En la primera fila de la enorme carpa, 16 rohingya llegados ayer por la mañana de los campos de refugiados de Cox’s Bazar (Bangladés) esperan sentados en sillas de plástico a que el Papa cruce el largo pasillo hasta el escenario del multitudinario acto interreligioso en Daca.
Mohamed Ayub, encogido de hombros, tocado con una gorra de béisbol y una cazadora negra, quiere hablar con él. Tiene 32 años y el Ejército de Myanmar mató a su hija este verano. Está nervioso. Cree que el Papa “es el líder del mundo” y que debería haber pronunciado el nombre de su etnia que, según la ONU, ha sido víctima de una” limpieza” étnica por parte del ejército de Myanmar.
“Somos rohingyas desde siempre. Mi madre lo era, mi abuela también”, añade a su lado Abdul Fyez, que insiste en obtener ese reconocimiento.

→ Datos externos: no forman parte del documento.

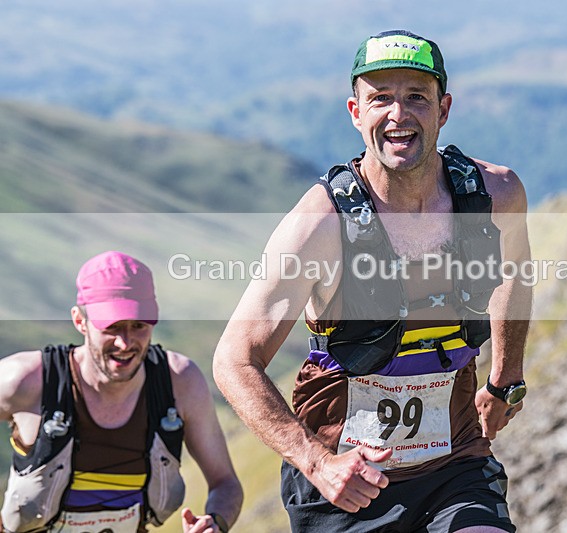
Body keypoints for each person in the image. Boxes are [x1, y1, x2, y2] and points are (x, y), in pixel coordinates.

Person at [214, 29, 531, 532]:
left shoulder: (494, 196)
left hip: (455, 465)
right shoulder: (321, 224)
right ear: (355, 112)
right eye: (380, 98)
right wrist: (318, 463)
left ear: (444, 109)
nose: (398, 115)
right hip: (347, 483)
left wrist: (505, 377)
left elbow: (514, 273)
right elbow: (234, 360)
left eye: (417, 97)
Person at [0, 251, 243, 533]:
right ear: (80, 321)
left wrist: (215, 522)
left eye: (138, 326)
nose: (125, 343)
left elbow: (226, 483)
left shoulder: (180, 383)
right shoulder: (25, 381)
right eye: (112, 327)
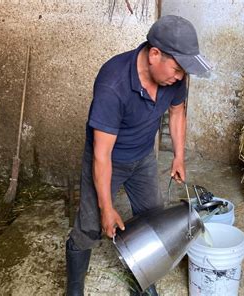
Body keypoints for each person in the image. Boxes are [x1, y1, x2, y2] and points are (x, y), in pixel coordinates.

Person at [65, 15, 211, 296]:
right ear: (154, 54)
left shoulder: (174, 77)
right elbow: (102, 155)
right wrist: (107, 208)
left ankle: (143, 280)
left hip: (143, 156)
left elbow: (178, 112)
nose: (180, 78)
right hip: (109, 160)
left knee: (153, 217)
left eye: (183, 72)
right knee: (91, 225)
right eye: (178, 69)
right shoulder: (113, 84)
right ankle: (73, 288)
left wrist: (178, 156)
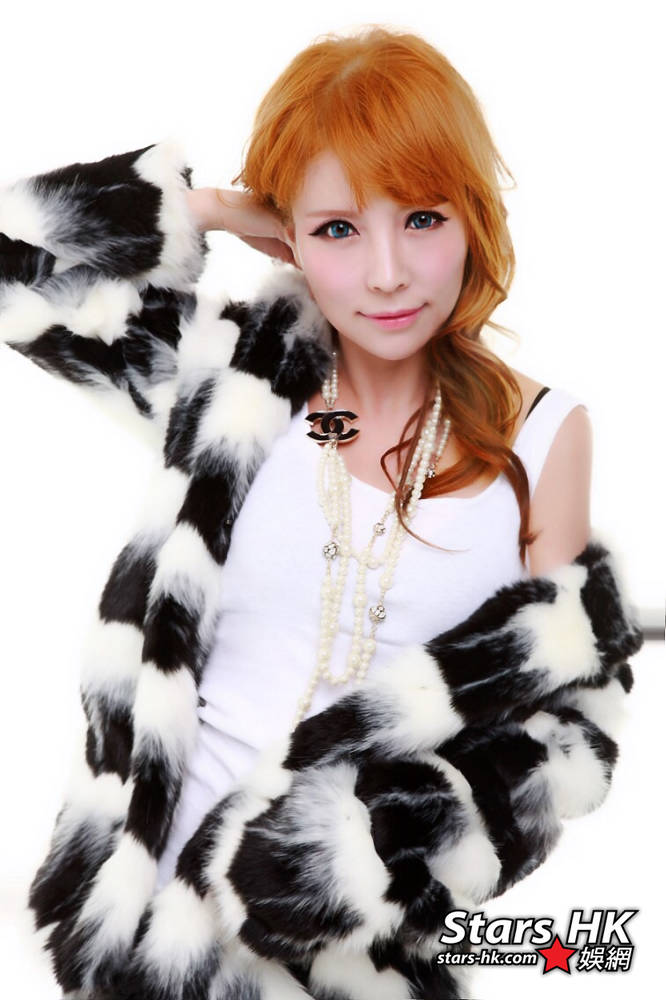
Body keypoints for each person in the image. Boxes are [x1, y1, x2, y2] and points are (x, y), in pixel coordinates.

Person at [0, 24, 642, 1000]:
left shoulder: (543, 436)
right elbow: (17, 265)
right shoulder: (235, 380)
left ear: (474, 216)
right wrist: (211, 209)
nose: (386, 272)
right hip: (133, 930)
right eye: (339, 228)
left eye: (421, 217)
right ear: (290, 235)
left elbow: (569, 736)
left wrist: (338, 862)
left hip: (349, 962)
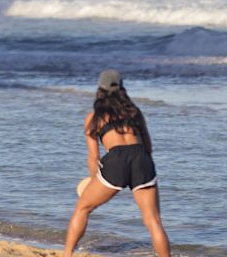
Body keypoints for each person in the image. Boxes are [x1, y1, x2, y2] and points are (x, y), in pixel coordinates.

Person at [64, 70, 171, 257]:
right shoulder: (134, 112)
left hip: (116, 159)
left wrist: (93, 180)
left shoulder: (94, 118)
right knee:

Al cabo de una hora escuchará como Francisco, delante de 4.000 personas, le pedirá “perdón” por la indiferencia y odio del mundo. “La presencia de Dios hoy también se llama rohingya”.
De este modo, en un momento de máxima emoción, el Papa ha tratado de desactivar la polémica generada estos días al evitar pronunciar el nombre de la minoría étnica birmana durante su viaje a Myanmar.
Un contundente giro de guión, en la línea de su imprevisibilidad —nadie sabía por dónde saldría cuando improvisó durante 10 minutos su discurso delante de la delegación de rohingyas—, que ha captado la atención de todo el mundo y le ha permitido colocar su mensaje al término de la labor diplomática.
“Vuestra tragedia es muy dura y grande. […]. En nombre de los que os persiguen, que os han hecho el mal, sobre todo en nombre de la indiferencia del mundo, os pido perdón, perdón”, les dijo tras hablar detenidamente con cada uno de ellos y escuchar el relato de sus vicisitudes.